━━ Material for this task ━━

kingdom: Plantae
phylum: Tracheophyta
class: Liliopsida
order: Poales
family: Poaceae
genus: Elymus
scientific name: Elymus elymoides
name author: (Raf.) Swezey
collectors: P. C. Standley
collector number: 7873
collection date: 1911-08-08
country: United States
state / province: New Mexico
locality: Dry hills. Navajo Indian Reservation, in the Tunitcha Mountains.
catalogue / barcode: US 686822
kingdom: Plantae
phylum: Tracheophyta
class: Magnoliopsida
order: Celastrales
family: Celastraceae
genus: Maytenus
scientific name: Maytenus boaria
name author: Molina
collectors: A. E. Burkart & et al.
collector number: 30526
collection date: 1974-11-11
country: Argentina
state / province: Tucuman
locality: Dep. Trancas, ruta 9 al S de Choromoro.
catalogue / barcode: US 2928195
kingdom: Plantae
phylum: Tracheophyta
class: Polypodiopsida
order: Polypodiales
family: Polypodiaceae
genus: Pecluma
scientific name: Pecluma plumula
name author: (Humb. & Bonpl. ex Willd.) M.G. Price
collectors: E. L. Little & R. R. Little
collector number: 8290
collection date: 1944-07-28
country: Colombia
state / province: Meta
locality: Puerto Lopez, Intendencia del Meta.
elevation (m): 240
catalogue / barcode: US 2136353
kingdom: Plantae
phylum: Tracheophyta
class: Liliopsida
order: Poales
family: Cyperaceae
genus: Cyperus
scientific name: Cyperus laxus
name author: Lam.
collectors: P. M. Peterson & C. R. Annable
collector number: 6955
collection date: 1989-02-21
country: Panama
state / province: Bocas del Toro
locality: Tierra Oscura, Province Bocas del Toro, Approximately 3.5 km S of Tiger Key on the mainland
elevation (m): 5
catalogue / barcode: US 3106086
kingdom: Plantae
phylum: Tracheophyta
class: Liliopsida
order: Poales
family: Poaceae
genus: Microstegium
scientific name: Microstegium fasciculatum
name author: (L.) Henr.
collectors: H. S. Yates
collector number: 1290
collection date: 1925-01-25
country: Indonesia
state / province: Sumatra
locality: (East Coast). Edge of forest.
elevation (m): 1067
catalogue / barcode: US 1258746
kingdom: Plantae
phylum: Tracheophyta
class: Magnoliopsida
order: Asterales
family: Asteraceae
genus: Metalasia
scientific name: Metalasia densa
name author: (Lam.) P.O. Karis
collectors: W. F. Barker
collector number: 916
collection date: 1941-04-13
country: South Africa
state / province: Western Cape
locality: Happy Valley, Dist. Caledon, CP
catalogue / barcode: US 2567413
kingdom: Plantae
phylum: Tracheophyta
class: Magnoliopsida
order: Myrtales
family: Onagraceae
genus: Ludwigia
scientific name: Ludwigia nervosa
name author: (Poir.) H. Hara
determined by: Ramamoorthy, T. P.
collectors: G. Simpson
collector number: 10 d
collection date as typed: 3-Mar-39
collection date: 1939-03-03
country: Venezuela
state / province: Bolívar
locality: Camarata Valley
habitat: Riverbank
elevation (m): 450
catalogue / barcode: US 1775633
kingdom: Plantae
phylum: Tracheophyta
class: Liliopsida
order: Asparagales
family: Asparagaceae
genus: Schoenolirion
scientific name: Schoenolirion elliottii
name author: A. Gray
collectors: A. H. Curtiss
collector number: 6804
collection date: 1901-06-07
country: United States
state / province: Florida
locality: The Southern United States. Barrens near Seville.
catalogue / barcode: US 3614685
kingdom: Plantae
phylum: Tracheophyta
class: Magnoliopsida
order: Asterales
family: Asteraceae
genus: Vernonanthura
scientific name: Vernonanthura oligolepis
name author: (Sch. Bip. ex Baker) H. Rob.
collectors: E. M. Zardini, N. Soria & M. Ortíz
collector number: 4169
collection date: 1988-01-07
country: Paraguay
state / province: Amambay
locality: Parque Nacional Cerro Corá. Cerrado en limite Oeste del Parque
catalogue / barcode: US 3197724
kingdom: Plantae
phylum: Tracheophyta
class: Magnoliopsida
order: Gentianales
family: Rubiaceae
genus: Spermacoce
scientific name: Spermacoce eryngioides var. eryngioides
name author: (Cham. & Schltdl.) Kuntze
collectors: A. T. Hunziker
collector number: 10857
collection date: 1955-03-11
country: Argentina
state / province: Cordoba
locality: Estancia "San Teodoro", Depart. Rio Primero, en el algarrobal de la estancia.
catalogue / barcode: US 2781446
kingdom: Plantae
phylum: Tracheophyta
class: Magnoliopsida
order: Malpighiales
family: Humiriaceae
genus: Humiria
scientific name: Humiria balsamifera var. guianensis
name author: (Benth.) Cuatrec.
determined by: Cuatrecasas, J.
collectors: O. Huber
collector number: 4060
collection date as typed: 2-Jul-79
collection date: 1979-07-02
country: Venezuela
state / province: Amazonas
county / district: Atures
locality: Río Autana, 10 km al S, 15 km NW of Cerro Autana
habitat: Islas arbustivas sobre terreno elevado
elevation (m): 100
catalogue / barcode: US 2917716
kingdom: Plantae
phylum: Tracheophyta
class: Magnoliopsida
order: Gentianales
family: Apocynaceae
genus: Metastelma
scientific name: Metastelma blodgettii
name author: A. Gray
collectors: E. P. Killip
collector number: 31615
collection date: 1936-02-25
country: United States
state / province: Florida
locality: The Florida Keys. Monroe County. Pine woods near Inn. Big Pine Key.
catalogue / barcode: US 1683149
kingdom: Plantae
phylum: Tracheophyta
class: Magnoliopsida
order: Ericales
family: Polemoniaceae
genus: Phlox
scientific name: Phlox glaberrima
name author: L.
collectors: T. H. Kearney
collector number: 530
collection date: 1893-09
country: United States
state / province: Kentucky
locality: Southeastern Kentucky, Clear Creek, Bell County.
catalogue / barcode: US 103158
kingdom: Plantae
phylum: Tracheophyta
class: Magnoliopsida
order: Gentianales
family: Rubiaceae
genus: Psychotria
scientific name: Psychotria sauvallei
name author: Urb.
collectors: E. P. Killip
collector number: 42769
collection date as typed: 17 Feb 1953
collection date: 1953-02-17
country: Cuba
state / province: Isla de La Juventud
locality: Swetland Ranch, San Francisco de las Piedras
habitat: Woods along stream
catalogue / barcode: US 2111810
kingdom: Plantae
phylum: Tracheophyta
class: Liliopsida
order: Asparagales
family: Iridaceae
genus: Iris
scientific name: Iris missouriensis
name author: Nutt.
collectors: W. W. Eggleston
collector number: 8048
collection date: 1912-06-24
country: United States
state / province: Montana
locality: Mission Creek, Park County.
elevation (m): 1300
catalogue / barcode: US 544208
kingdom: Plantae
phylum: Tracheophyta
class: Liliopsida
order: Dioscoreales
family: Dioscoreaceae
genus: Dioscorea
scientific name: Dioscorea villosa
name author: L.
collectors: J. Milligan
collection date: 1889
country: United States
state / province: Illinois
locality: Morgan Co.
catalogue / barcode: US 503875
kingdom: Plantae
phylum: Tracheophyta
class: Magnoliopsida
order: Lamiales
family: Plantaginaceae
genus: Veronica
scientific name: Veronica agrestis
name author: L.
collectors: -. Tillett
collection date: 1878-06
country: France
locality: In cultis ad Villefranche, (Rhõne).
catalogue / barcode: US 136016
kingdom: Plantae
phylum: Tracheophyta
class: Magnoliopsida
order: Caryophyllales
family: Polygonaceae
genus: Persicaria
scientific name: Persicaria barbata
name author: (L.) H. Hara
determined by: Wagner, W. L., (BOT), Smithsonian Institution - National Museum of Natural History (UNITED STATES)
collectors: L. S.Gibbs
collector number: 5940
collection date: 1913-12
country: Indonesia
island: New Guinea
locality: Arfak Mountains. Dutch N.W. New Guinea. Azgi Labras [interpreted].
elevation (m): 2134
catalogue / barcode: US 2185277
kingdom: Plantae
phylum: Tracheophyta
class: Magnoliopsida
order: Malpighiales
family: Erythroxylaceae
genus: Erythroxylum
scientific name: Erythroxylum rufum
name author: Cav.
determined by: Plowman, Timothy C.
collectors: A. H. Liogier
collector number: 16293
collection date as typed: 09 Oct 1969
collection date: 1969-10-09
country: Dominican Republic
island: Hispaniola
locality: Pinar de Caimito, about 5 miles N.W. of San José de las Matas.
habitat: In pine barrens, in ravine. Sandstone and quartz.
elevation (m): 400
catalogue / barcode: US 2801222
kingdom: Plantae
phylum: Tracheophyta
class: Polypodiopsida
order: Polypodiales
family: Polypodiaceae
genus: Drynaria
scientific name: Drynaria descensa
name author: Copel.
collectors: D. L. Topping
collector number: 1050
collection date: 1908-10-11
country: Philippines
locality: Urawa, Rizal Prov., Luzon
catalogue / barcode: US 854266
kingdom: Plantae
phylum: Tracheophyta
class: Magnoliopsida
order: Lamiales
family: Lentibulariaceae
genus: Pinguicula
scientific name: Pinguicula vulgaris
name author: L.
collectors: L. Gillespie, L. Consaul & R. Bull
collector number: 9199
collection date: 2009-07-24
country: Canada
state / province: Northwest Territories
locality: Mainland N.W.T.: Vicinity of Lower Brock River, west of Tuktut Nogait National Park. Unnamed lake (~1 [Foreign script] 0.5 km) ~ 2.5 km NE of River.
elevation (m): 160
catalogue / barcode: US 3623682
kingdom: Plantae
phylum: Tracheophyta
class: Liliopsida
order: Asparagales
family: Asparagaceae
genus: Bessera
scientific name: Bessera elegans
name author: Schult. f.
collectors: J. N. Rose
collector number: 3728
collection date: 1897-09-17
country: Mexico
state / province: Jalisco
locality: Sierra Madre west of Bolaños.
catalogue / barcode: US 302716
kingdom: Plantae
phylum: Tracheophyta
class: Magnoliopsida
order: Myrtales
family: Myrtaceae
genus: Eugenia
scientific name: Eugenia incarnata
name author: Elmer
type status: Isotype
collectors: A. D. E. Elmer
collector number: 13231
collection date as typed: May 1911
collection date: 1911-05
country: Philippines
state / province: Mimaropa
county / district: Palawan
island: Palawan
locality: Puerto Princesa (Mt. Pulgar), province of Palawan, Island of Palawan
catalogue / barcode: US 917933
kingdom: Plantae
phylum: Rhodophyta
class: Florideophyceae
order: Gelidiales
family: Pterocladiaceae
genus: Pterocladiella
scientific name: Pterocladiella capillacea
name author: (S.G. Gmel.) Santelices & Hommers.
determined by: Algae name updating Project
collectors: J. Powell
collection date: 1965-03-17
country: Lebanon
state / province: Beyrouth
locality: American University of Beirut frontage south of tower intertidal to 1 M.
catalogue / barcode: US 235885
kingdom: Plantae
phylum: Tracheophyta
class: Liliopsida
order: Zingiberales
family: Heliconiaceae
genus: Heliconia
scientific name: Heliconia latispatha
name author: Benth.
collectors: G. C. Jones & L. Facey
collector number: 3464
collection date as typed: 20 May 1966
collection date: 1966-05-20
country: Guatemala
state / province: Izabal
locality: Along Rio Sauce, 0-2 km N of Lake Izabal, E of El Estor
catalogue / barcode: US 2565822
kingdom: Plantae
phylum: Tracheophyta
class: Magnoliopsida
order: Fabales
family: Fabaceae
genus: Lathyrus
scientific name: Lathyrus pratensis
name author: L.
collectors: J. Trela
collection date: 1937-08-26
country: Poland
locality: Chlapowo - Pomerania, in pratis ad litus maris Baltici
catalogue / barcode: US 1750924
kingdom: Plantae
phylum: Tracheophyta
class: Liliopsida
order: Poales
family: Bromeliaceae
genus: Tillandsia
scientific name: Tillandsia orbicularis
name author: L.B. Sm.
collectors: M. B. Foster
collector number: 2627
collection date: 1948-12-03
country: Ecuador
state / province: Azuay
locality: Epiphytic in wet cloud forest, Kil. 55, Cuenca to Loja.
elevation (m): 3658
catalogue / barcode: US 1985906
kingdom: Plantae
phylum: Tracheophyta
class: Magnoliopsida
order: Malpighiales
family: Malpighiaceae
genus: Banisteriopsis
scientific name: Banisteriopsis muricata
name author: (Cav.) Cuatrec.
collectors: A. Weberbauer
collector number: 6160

━━━

Copy the lines of the listing word for word, beginning at the line that contains "collection date: 1965-03-17" and continuing through the end of the listing.

collection date: 1965-03-17
country: Lebanon
state / province: Beyrouth
locality: American University of Beirut frontage south of tower intertidal to 1 M.
catalogue / barcode: US 235885
kingdom: Plantae
phylum: Tracheophyta
class: Liliopsida
order: Zingiberales
family: Heliconiaceae
genus: Heliconia
scientific name: Heliconia latispatha
name author: Benth.
collectors: G. C. Jones & L. Facey
collector number: 3464
collection date as typed: 20 May 1966
collection date: 1966-05-20
country: Guatemala
state / province: Izabal
locality: Along Rio Sauce, 0-2 km N of Lake Izabal, E of El Estor
catalogue / barcode: US 2565822
kingdom: Plantae
phylum: Tracheophyta
class: Magnoliopsida
order: Fabales
family: Fabaceae
genus: Lathyrus
scientific name: Lathyrus pratensis
name author: L.
collectors: J. Trela
collection date: 1937-08-26
country: Poland
locality: Chlapowo - Pomerania, in pratis ad litus maris Baltici
catalogue / barcode: US 1750924
kingdom: Plantae
phylum: Tracheophyta
class: Liliopsida
order: Poales
family: Bromeliaceae
genus: Tillandsia
scientific name: Tillandsia orbicularis
name author: L.B. Sm.
collectors: M. B. Foster
collector number: 2627
collection date: 1948-12-03
country: Ecuador
state / province: Azuay
locality: Epiphytic in wet cloud forest, Kil. 55, Cuenca to Loja.
elevation (m): 3658
catalogue / barcode: US 1985906
kingdom: Plantae
phylum: Tracheophyta
class: Magnoliopsida
order: Malpighiales
family: Malpighiaceae
genus: Banisteriopsis
scientific name: Banisteriopsis muricata
name author: (Cav.) Cuatrec.
collectors: A. Weberbauer
collector number: 6160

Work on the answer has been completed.